1.2. Rumusan Masalah
Internet Corporate Reporting (ICR) merupakan media untuk perusahaan
dalam menyebarkan informasi melalui internet, khususnya melalui website pribadi
perusahaan yang merupakan pengungkapan bersifat sukarela (voluntary disclosure).
Di beberapa negara berkembang seperti Indonesia, jenis pengungkapan sukarela
seperti ini belum diatur secara formal oleh pemerintah sehingga menimbulkan
dampak terhadap disparitas praktik antar perusahaan (Almilia, 2008). Besarnya
13
manfaat yang didapat dibandingkan dengan kekurangan yang dirasakan perusahaan
menjadi faktor pendorong berkembangnya penerapan internet corporate reporting.
Adanya asimetri informasi dan kebiasaan manajemen mementingkan diri
sendiri menjadi pemicu manajer untuk cenderung membuat keputusan dan kebijakan
yang kurang menguntungkan perusahaan.
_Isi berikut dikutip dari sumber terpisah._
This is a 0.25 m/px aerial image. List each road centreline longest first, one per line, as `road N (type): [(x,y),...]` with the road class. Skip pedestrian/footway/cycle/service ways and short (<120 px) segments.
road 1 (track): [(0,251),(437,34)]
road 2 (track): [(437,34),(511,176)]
Menurut Almilia (2008), pengungkapan
sukarela yang berkualitas seperti ICR ini merupakan mekanisme untuk
mengendalikan kinerja manajemen dan mengurangi terjadinya asimetri informasi
serta mengendalikan biaya keagenan. Pengungkapan dan transparansi merupakan
aspek utama dalam implementasi good corporate governance (Kaihatu, 2006).
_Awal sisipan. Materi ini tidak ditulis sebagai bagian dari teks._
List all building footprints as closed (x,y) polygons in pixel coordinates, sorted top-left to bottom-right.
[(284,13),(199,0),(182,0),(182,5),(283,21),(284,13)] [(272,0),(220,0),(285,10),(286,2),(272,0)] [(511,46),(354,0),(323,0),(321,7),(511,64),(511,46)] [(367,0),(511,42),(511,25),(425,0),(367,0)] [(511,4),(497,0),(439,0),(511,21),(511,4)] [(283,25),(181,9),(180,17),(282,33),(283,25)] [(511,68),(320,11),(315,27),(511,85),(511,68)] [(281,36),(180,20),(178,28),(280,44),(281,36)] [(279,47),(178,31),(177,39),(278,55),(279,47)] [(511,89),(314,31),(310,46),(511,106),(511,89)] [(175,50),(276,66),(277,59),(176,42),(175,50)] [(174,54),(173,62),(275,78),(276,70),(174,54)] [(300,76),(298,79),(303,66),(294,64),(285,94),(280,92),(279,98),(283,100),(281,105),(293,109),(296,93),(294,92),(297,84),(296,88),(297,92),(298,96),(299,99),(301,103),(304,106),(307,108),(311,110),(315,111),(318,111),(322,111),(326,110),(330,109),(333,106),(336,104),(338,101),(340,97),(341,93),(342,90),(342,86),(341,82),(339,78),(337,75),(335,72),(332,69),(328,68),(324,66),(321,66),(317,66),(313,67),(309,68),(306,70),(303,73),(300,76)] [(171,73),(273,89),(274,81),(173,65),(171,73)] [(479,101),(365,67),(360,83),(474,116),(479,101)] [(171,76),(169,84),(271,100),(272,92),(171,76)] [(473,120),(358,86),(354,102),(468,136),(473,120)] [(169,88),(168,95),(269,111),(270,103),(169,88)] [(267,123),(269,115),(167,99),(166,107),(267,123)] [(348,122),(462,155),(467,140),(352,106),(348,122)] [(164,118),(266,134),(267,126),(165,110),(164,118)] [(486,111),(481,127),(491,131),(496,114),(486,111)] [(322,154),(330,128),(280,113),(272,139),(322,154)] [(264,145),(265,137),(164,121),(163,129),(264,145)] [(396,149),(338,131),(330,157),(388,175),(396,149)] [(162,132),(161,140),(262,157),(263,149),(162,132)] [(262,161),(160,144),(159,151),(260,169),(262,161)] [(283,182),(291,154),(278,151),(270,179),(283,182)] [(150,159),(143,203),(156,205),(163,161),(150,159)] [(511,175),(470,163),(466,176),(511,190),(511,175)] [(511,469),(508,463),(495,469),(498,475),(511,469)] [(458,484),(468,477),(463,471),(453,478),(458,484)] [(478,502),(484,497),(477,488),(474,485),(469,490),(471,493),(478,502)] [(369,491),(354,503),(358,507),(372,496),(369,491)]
Pengungkapan ICR yang berkualitas dapat terbentuk seiring terciptanya mekanisme
good corporate governance oleh perusahaan
Menurut Puspitaningrum dan Atmini (2012), mekanisme corporate
governance diterapkan untuk mengatur masalah keagenan serta memastikan tindakan
manajemen sejalan dengan kepentingan pemegang saham. Esensi dari corporate
governance adalah peningkatan kinerja manajemen dan adanya akuntabilitas
manajemen terhadap pemangku kepentingan lainnya (Kaihatu, 2006). Good
corporate governance yang diterapkan mencerminkan bagaimana pemilik perusahaan
mengatur dan mengawasi manajemen termasuk bagaimana pengungkapan yang
dilakukan manajemen, termasuk didalamnya pengungkapan internet corporate
reporting (ICR) yang berkualitas.
14
Secara umum terdapat lima prinsip dasar dalam penerapan good corporate
governance yaitu transparency (keterbukaan informasi), accountability
(akuntabilitas), responsibility (pertanggungjawaban), independency (kemandirian)
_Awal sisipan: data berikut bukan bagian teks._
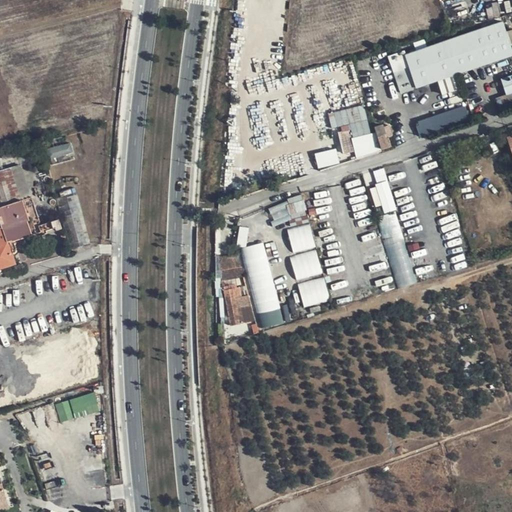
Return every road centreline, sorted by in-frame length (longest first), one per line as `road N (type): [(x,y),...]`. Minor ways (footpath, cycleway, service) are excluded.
road 1 (secondary): [(186,511),(174,236),(199,0)]
road 2 (secondary): [(129,247),(143,511)]
road 3 (secondary): [(152,0),(129,247)]
road 4 (unclassified): [(0,280),(100,247),(129,247)]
serta fairness (kesetaraan dan kewajaran). Prinsip-prinsip dasar ini berhubungan erat
dengan pengungkapan perusahaan, baik secara voluntary maupun mandatory,
termasuk didalamnya internet corporate reporting (Kaihatu, 2006).
Dalam penelitian ini, akan dianalisis mengenai pengaruh mekanisme
corporate governance terhadap tingkat pengungkapan internet corporate reporting
(ICR) melalui website perusahaan manufaktur di Indonesia pada tahun 2013.
Penelitian ini menggunakan kepemilikan manajerial, kepemilikan publik, jumlah
komisioner independen, frekuensi pertemuan komite audit, serta kompetensi komite
audit untuk mewakili mekanisme corporate governance sebagai variabel independen
terhadap variabel dependen yaitu internet corporate reporting (ICR).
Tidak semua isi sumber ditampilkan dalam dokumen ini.